According to the Wall Street Journal (WSJ) on the 18th, the Iran Nuclear Weapons Nonproliferation Coalition (UANI) estimates that Iran exported approximately 70 million barrels of oil from mid-June to mid-July, with total export revenues reaching between $5 billion and $6 billion (approximately 7.45 trillion to 8.94 trillion won).
Most of these exports are believed to have been directed toward China. Since late June, around 20 Iranian oil tankers have gathered off the eastern coast of Malaysia, which serves as a transshipment hub for oil bound for China.
Reports indicate that Iranian tankers have been transferring oil to other vessels outside Malaysian waters before sending it to small private refineries in China, known as 'teapot refineries.'
In late June alone, Iran is estimated to have exported about 50 million barrels, equivalent to roughly a month's worth of pre-war oil shipments to China.
Analysts predict that the surge in Iranian tankers heading toward Malaysia will result in billions of dollars in additional oil sales revenue flowing into Iran over the coming months.

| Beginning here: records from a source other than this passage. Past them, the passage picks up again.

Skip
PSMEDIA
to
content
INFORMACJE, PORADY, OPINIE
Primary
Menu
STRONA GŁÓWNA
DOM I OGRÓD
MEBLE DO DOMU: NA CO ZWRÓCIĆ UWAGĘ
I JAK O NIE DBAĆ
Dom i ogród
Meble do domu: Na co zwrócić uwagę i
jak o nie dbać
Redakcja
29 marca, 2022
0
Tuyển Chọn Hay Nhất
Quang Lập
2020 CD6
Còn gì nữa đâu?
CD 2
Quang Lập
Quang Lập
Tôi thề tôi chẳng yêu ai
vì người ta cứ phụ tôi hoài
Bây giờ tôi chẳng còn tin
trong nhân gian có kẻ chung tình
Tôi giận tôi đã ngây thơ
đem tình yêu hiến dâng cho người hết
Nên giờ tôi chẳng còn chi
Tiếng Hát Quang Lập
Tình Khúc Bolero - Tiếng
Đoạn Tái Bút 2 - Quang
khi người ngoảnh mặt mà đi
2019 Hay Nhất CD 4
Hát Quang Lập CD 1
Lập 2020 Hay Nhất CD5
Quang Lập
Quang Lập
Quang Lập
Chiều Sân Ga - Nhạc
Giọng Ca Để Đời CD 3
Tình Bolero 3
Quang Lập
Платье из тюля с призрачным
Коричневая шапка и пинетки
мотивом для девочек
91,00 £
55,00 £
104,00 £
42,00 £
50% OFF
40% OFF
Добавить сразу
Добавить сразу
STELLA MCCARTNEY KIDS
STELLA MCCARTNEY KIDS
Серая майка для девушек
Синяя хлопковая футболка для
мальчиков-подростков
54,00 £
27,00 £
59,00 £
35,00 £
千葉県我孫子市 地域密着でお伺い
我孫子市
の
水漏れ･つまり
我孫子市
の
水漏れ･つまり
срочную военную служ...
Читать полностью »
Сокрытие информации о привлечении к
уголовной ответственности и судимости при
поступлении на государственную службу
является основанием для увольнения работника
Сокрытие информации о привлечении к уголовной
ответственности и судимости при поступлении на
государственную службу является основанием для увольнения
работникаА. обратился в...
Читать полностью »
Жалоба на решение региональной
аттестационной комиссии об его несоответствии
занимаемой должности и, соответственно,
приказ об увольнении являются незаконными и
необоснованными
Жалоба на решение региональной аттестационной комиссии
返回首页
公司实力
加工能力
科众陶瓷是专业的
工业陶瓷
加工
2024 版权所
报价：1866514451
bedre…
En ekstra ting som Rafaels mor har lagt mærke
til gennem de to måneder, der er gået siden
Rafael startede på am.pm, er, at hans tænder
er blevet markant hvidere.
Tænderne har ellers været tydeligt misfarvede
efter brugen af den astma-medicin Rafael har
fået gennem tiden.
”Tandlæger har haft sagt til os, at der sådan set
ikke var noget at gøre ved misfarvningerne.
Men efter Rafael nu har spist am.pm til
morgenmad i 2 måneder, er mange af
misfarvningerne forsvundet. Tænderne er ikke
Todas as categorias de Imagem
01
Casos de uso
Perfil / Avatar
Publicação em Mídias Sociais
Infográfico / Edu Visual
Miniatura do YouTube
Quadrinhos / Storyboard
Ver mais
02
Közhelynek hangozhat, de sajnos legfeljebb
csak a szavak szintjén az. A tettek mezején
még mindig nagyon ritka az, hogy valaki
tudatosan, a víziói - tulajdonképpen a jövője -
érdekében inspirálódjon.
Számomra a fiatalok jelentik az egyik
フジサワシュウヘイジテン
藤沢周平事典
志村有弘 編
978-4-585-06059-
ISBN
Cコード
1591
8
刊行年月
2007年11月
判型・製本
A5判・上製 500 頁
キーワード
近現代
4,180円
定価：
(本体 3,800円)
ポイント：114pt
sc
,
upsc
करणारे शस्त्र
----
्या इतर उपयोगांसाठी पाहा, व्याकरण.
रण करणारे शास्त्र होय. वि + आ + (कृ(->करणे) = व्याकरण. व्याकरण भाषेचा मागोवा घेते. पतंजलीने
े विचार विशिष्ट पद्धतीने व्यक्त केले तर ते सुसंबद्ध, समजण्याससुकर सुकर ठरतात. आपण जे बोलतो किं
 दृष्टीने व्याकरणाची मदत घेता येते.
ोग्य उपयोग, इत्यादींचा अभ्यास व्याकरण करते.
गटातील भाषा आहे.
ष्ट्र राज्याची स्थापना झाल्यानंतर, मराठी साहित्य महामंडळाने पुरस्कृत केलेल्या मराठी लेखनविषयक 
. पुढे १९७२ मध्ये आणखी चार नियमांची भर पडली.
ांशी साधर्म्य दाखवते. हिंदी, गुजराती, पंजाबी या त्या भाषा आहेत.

Charlie Brown, an analyst at UANI, stated, “If the sanctions had continued, Iran would have faced significant economic pressure. By rapidly increasing oil exports after the sanctions were lifted, Iran has regained some financial resilience.”
The WSJ noted that the funds generated from oil exports could become a crucial resource for Iran, which is grappling with severe economic difficulties. In the context of escalating tensions with the U.S., the money secured during the sanctions relief period has bolstered Iran's capacity to respond.
* This article has been translated by AI.